Now, we could find out what it was like to be crewmen on a starship exploring the galaxy, or knights on an epic quest, or scientists racing to discover the cure to a zombie virus, all in the same game. Because in The Strange, practically every fictional reality believed in by enough people is real, somewhere in the Strange: a network of dark energy older than Earth itself and underlying our own plain of existence. And for people who are “quickened,” going to those other worlds is as easy as closing your eyes and thinking yourself there. It’s not quite that simple of course, and there are dangers involved, not least of which is the ever present threat of planetary annihilation from residents of the Strange hungry for new worlds to devour. Ever wondered why we seem to be alone in the universe? They’re why. What’s worse, everyone who’s learned of the Strange, from greedy recursion miners to shady government agencies are out to use what they can buy, borrow or steal from handy recursions or even the Strange itself here on Earth.
So how does it play? You can hear our actual plays here. As of this writing, we’ve run half a dozen sessions and all involved seem determined to run several more. I ran the adventure included in the core book for a scratch group and have been spinning a yarn for our players ever since that I hope listeners have found entertaining. Not having to roll is very liberating, as it gies me the freedom to try to keep ahead of the players as they react to the fluid situation created by the dice rolls. I like to think this makes me less vulnerable to dramatic die rolls as I can adjust difficulty on the fly as things happen. Also, throwing in creatures to fight or NPCs to interact with is as easy as coming up with a creature level.
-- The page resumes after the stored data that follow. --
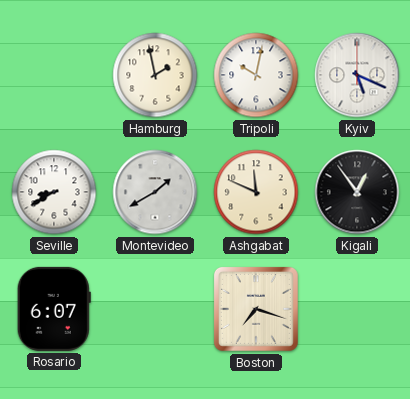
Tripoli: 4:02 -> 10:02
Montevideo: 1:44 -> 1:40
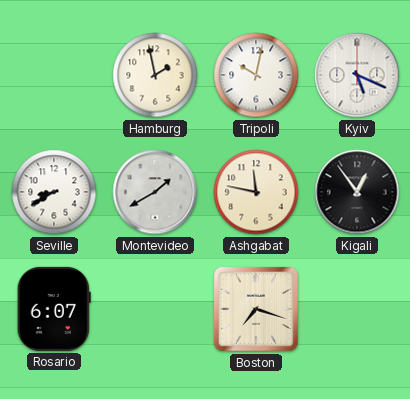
Ashgabat: 11:49 -> 11:47
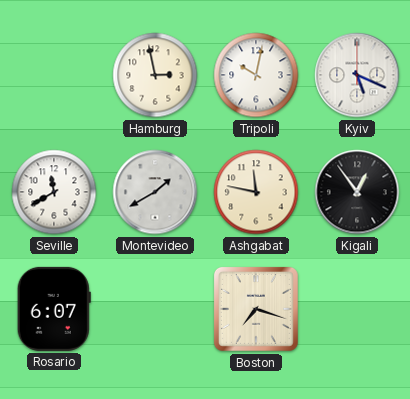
Hamburg: 1:58 -> 2:58
Seville: 8:40 -> 11:40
The world provided for players to explore are well-populated with people to interact with, monsters to slay, and plenty of hooks to drag players into long sessions full of questionable choices. Unfortunately, since the book is about as long as that for Numenèra but with infinitely (literally) more worlds to cover, there isn’t as much detail, including really important things like foci specific to the different kinds of recursions you’ll encounter. Moreover, many included recursions are the thinnest of skeletons that require the GM to fill in a lot of blanks. This is the sort of thing that can be addressed with supplements though. And if the recently released Bestiary and the way Numenèra have been supported are any indication, there’ll be plenty more to chew on in short order.
In short, I’ve fallen in love with the game, but just wish there was more of it, and cannot wait for more Cypher System games and the forthcoming system rule book so I can try coming up with a setting just for TRF.